The Bank of Korea launches a CBDC pilot in a real banking system — amid a complete ban in the U.S. until 2030.
The central bank of South Korea is taking its digital currency (CBDC) experiment to a fundamentally new level. While testing was previously isolated, the regulator is now integrating deposit tokens directly into the operational banking infrastructure. This involves the full-scale connection of nine commercial banks, which will create electronic wallets, vouchers, and a blockchain environment for managing the digital won in real-world settlements.
This step marks a transition from pilot payments between test wallets to the implementation of CBDC in everyday financial transactions. The Bank of Korea also plans to replace part of government subsidies and targeted program funds with digital vouchers. The goal is to reduce administrative costs and increase transparency in budget expenditures.

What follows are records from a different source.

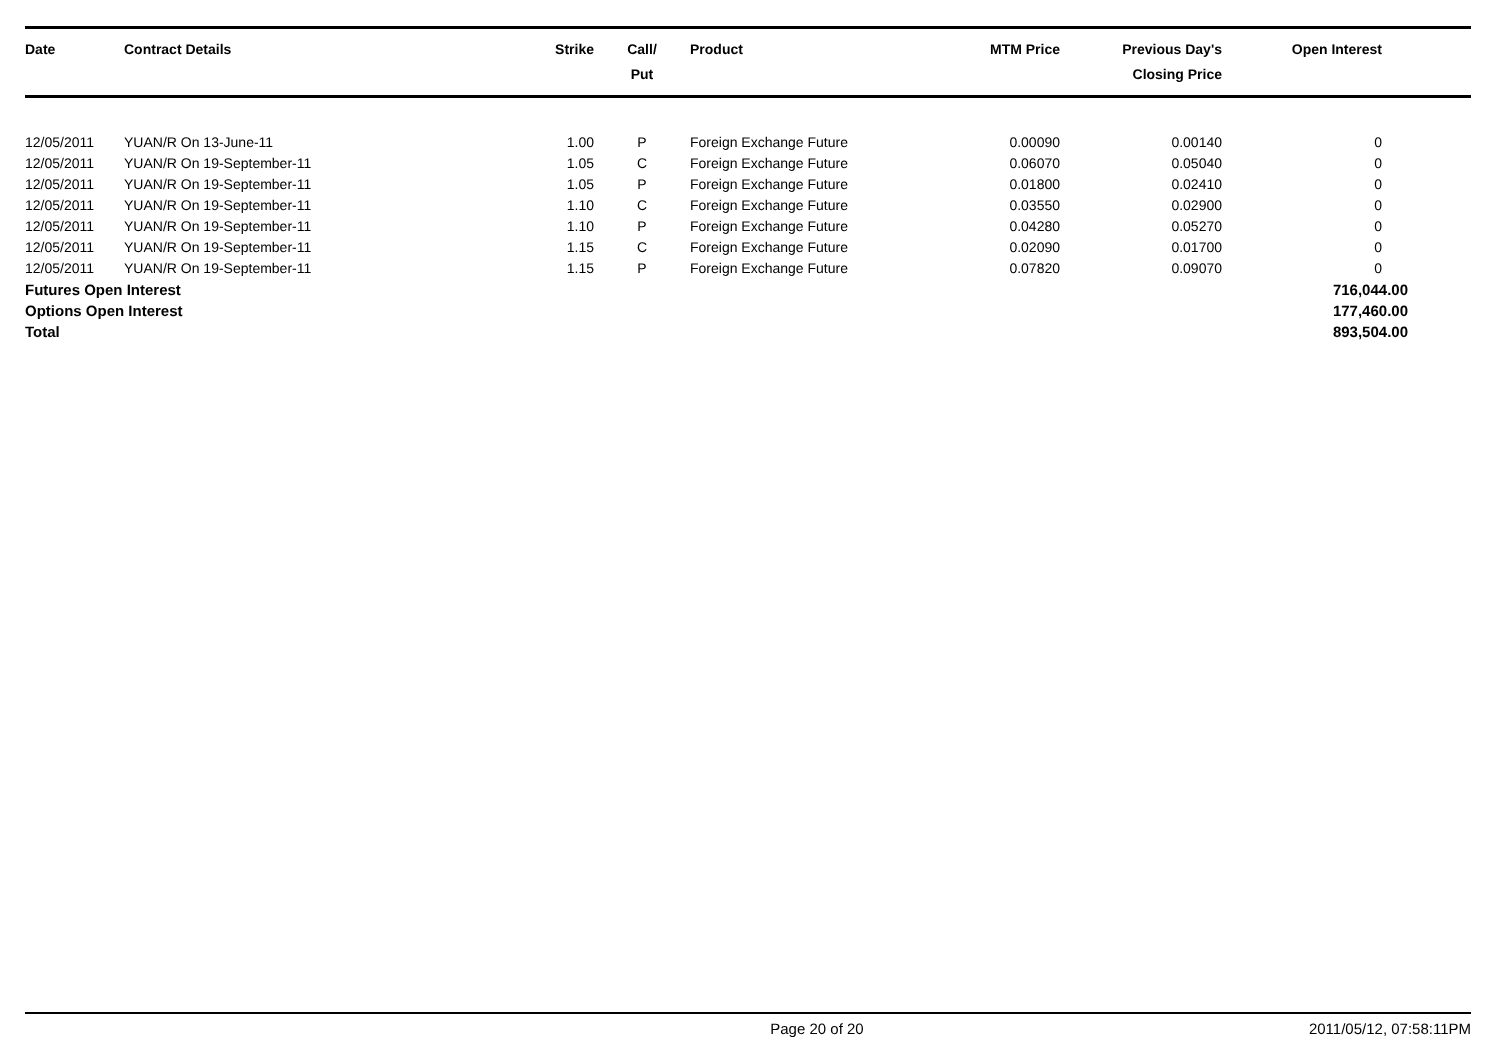| Date | Contract Details | Strike | Call/ Put | Product | MTM Price | Previous Day's Closing Price | Open Interest | |
| --- | --- | --- | --- | --- | --- | --- | --- | --- |
| 12/05/2011 | YUAN/R On 13-June-11 | 1.00 | P | Foreign Exchange Future | 0.00090 | 0.00140 | 0 | |
| 12/05/2011 | YUAN/R On 19-September-11 | 1.05 | C | Foreign Exchange Future | 0.06070 | 0.05040 | 0 | |
| 12/05/2011 | YUAN/R On 19-September-11 | 1.05 | P | Foreign Exchange Future | 0.01800 | 0.02410 | 0 | |
| 12/05/2011 | YUAN/R On 19-September-11 | 1.10 | C | Foreign Exchange Future | 0.03550 | 0.02900 | 0 | |
| 12/05/2011 | YUAN/R On 19-September-11 | 1.10 | P | Foreign Exchange Future | 0.04280 | 0.05270 | 0 | |
| 12/05/2011 | YUAN/R On 19-September-11 | 1.15 | C | Foreign Exchange Future | 0.02090 | 0.01700 | 0 | |
| 12/05/2011 | YUAN/R On 19-September-11 | 1.15 | P | Foreign Exchange Future | 0.07820 | 0.09070 | 0 | |
| Futures Open Interest | | | | | | | 716,044.00 | |
| Options Open Interest | | | | | | | 177,460.00 | |
| Total | | | | | | | 893,504.00 | |
Page 20 of 20 2011/05/12, 07:58:11PM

Contrast with the US Position
Against the backdrop of South Korea's ambitious pilot, Washington's position appears diametrically opposed. The Donald Trump administration is not only in no hurry to launch a digital dollar but is also legislatively cementing a rejection of this idea. The US Treasury, led by Scott Bessent, has repeatedly stated that the focus will be on leadership in the digital assets sphere, but not on a government-issued digital currency.
Last week, the Senate and the House of Representatives agreed to advance a large-scale housing bill, which includes a provision for a complete ban on the issuance of CBDCs until December 31, 2030. Thus, the world's two largest economies are moving in opposite directions: Seoul is actively implementing a central bank digital currency, while Washington is blocking the very possibility of its emergence.
Cryptalist Analysis: The divergence in approaches between the US and South Korea is not just a tactical discrepancy but a strategic choice of different models of financial sovereignty. Korea is betting on the efficiency of budget fund allocation and transaction control, while the US, fearing excessive government control, prefers to preserve the field for private stablecoins and DeFi. In my view, by 2030 we will see that a complete ban on CBDCs in the US could result in a loss of technological leadership in the sphere of government digital payments.